Downton Abbey creator and showrunner Julian Fellowes has been hired by NBC to script and produce a new period drama for American audiences.
TVLine’s Michael Ausillio has scooped the news that American fans of the British drama Downton Abbey may soon be able to enjoy another period piece from creator Julian Fellowes. The series, commissioned by NBC and titled The Gilded Age, is set in 1880’s New York and reportedly will focus on the “millionaire titans” of the time.
The Gilded Age is a step backward in time from the days of Downton Abbey and Fellowes’ miniseries Titanic, but it is a period which could easily be thought of as “the good old days” by the wealthy, well-heeled characters of those series. The late 19th century “was a vivid time,” Fellowes said, replete with “dizzying, brilliant ascents and calamitous falls, of record-breaking ostentation and savage rivalry; a time when money was king.” NBC describes The Gilded Age as “an epic tale of the princes of the American Renaissance, and the vast fortunes they made – and spent.”

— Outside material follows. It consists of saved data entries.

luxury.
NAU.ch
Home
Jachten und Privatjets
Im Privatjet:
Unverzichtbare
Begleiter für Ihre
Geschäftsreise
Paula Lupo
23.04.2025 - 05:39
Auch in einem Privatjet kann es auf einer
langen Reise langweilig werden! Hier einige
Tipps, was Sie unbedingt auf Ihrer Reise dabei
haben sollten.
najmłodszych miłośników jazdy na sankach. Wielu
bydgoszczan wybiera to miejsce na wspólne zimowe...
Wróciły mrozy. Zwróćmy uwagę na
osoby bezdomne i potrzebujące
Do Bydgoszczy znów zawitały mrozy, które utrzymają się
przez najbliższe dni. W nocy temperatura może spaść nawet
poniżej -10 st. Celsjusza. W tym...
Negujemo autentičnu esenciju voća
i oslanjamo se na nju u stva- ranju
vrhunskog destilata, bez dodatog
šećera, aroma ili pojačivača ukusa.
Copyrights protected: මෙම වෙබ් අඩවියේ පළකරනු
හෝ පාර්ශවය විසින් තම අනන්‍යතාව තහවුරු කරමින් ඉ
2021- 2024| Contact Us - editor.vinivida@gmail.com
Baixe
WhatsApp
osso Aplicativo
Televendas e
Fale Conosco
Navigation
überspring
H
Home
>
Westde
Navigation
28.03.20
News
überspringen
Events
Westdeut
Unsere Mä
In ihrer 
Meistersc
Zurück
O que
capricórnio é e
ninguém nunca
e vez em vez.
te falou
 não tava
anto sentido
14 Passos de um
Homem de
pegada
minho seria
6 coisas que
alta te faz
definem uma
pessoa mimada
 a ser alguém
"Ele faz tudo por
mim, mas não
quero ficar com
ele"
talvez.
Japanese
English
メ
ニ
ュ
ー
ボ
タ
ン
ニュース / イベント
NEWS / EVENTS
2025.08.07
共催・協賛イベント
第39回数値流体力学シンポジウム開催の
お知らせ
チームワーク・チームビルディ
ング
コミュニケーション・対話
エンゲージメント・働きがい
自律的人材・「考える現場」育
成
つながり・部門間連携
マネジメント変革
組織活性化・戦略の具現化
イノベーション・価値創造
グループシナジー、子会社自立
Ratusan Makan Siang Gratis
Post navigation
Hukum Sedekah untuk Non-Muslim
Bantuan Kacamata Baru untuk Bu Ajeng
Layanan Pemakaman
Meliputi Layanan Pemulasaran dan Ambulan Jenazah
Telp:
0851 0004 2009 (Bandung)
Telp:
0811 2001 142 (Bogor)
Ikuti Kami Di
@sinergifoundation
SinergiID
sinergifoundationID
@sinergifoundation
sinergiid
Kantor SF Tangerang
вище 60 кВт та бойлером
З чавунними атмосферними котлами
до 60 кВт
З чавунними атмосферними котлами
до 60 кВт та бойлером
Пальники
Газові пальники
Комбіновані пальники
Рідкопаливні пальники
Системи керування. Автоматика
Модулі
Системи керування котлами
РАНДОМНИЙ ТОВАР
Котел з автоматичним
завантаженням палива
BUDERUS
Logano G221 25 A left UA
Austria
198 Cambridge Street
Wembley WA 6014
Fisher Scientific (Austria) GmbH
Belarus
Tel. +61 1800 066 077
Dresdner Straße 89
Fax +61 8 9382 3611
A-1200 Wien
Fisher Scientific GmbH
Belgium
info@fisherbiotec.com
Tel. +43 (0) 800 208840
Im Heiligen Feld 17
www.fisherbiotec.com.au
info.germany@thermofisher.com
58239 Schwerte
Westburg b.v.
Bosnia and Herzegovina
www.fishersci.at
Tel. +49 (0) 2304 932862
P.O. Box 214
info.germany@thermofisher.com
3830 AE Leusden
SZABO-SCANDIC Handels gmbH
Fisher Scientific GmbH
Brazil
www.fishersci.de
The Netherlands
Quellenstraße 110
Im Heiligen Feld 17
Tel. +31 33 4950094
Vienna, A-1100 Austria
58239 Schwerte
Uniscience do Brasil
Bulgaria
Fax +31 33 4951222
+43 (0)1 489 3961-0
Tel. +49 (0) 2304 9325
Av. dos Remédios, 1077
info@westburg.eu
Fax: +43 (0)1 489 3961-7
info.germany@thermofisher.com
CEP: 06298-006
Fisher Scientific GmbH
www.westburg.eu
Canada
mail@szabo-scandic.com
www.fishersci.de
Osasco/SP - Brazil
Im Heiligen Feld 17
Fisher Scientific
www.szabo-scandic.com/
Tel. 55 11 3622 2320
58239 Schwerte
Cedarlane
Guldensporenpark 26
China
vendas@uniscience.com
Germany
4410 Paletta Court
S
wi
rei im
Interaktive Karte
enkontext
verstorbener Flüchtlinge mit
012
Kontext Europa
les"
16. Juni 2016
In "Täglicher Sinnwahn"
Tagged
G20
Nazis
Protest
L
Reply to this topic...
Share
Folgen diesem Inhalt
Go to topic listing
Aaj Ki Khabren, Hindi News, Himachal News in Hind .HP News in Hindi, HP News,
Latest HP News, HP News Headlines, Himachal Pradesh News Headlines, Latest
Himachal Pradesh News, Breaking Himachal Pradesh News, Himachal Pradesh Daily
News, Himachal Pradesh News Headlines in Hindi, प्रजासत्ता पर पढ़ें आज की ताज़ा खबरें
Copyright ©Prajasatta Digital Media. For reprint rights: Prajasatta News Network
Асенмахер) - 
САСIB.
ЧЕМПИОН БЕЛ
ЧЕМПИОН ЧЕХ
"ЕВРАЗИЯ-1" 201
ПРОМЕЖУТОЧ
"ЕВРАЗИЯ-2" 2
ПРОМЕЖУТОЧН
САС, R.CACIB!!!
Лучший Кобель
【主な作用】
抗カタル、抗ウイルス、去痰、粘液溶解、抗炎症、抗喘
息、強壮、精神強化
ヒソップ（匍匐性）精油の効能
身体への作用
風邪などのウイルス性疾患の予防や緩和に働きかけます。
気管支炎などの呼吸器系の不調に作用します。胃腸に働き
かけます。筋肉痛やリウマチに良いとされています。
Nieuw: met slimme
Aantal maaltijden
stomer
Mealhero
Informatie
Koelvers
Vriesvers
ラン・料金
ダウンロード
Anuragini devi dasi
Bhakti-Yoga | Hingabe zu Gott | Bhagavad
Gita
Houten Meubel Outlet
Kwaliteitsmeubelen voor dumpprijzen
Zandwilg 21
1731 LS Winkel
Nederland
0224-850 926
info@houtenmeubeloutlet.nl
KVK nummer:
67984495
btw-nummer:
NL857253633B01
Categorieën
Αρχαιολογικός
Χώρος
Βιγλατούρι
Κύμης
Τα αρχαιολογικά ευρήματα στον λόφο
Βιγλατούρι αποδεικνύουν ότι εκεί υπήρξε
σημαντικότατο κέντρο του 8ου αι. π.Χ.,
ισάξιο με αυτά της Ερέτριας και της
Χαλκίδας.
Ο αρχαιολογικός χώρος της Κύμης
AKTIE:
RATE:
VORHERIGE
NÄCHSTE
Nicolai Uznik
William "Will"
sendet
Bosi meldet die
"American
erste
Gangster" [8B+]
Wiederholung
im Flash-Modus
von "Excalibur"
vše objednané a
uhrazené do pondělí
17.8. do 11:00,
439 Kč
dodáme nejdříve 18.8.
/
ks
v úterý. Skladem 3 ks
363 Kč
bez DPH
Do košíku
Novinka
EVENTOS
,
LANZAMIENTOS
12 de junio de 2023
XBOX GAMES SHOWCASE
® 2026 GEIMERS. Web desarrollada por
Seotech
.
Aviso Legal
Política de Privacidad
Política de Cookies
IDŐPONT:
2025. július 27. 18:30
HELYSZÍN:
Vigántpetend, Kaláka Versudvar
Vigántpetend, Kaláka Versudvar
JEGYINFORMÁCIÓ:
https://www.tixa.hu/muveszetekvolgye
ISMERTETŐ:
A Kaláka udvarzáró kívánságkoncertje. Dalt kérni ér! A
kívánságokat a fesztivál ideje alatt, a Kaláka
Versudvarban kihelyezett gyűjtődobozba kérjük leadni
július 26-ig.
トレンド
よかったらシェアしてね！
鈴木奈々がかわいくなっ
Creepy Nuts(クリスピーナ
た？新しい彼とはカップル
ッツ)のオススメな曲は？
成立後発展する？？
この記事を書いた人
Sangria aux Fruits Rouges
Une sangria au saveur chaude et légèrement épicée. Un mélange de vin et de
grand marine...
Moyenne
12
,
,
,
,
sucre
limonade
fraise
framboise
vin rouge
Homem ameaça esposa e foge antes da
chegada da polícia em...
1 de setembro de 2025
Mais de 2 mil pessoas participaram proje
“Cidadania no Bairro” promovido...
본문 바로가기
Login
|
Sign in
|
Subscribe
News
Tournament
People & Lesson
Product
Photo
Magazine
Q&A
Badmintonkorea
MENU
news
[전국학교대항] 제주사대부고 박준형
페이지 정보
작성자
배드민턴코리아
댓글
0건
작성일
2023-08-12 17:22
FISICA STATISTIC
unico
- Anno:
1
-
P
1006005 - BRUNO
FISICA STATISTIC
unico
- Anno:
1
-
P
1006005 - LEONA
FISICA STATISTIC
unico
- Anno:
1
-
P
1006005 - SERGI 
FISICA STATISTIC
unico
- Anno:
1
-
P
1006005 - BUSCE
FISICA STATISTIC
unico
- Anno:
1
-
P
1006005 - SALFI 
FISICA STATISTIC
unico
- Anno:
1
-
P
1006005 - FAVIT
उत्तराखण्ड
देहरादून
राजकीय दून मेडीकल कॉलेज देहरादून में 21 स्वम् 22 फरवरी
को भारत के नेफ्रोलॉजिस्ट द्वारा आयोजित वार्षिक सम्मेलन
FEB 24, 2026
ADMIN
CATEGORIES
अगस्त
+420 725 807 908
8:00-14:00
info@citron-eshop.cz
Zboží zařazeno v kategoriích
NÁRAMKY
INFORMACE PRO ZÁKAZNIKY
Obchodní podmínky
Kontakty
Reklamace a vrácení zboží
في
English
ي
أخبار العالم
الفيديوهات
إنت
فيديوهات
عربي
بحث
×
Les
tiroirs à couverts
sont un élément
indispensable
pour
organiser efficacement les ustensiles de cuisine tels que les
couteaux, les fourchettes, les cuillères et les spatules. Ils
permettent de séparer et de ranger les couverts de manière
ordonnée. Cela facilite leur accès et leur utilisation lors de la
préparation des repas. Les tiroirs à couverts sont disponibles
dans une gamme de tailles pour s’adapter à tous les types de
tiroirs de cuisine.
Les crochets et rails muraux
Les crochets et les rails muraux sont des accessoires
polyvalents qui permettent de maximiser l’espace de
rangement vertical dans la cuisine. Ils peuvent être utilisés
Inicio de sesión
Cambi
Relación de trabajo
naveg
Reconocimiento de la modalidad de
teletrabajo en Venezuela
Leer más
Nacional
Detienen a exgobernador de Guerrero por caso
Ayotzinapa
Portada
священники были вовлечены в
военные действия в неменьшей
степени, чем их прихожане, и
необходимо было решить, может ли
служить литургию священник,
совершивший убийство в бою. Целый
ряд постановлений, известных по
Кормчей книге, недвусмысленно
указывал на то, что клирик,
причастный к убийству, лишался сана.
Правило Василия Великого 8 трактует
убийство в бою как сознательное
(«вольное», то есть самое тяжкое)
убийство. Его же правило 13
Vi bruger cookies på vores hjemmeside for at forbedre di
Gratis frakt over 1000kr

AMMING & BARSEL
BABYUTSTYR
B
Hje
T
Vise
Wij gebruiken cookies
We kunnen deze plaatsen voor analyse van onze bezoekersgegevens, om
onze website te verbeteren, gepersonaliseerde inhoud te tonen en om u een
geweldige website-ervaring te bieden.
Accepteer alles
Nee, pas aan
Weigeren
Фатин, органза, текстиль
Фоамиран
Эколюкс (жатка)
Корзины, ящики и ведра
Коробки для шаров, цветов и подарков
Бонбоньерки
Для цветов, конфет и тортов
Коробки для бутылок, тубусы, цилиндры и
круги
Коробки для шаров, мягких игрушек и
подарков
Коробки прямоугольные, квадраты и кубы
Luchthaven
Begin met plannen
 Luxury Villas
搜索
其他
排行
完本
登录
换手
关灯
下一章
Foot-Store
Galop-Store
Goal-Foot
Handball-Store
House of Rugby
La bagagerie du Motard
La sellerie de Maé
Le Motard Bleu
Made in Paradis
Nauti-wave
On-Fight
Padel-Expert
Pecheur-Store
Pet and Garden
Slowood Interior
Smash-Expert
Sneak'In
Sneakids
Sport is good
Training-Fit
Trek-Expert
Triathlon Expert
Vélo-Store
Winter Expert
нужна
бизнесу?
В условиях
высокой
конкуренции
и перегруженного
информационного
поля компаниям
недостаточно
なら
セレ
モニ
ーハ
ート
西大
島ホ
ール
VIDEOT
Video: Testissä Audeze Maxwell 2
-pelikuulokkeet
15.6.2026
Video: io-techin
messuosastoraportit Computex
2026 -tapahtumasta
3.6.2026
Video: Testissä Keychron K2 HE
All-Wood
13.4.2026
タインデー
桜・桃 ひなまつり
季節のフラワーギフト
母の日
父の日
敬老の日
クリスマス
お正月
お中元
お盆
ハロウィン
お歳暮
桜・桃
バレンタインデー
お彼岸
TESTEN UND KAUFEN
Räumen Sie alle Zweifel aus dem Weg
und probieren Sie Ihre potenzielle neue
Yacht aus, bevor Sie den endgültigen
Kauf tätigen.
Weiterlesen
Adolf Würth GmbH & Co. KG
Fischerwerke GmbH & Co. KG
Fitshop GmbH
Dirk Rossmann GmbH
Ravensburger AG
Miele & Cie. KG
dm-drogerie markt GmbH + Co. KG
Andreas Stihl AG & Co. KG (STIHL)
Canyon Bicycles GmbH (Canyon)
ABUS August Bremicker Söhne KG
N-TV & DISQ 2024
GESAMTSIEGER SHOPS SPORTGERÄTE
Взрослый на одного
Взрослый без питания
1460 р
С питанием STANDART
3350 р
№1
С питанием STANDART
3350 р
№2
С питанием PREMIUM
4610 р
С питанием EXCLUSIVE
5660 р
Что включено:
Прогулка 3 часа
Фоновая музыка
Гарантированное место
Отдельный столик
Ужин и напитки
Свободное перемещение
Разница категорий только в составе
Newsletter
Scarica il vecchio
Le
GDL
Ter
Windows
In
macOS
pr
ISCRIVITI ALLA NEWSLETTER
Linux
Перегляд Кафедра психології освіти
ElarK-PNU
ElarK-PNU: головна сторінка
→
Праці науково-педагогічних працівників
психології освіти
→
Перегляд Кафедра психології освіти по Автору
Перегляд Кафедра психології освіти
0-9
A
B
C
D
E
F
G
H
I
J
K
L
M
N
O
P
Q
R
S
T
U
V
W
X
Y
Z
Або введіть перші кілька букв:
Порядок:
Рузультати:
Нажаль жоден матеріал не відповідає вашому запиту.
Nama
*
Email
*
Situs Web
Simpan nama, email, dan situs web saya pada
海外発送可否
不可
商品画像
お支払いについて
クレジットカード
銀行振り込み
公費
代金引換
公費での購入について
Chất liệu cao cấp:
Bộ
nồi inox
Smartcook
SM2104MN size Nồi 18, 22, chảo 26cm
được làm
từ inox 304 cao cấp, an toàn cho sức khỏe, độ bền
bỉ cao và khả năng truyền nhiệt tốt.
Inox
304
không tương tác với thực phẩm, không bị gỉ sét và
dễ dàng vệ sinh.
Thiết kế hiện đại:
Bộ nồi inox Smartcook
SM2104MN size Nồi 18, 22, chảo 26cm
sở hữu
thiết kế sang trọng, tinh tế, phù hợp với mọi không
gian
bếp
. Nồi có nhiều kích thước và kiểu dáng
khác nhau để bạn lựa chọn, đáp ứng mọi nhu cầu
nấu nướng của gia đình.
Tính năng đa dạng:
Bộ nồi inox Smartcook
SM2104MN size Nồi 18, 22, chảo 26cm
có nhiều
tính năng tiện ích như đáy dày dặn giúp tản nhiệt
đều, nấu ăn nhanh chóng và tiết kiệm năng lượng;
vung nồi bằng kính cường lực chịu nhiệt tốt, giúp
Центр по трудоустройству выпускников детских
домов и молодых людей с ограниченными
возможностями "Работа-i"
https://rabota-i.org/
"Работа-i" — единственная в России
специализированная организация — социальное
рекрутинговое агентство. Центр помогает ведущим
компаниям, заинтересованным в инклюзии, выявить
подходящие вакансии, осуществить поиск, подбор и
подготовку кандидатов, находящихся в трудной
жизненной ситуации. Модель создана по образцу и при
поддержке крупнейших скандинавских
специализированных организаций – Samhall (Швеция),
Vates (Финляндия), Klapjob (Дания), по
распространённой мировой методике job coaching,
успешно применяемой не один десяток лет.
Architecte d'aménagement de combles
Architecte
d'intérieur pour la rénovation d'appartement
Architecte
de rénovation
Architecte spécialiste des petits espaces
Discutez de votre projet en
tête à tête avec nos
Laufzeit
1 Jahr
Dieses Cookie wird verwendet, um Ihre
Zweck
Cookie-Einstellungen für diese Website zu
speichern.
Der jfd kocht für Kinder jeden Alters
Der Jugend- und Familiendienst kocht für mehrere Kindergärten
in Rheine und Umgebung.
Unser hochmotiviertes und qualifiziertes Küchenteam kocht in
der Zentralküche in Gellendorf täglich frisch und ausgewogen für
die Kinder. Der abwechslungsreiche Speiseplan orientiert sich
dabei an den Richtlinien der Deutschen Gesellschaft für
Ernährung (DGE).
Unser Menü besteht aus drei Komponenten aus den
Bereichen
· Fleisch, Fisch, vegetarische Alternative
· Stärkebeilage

The darker side of the Gilded Age (as suggested by its name) is closely connected to this preeminence of the dollar. Many Americans lived in crushing poverty at the time, while practices like child labor and worker exploitation were common and unionization was still illegal. Though Downton Abbey focuses primarily on the rosier side of the early 20th century, The Guilded Age will have the opportunity to expand its focus, and potentially feature characters on both sides of the enormous socioeconomic divisions in American society at the time.
Julian Fellowes will certainly be keeping himself busy in the year to come. Series 3 of Downton Abbey concludes on Christmas day with a two-hour special episode, and the show has been renewed for a fourth series, set to air in autumn 2013. Additionally, rumors still drift about a Downton Abbey prequel, telling the story of Robert and Cora Crawley, being planned for some time in the future.
As for Americans, season 3 of Downton Abbey premiers on PBS on Jan. 6.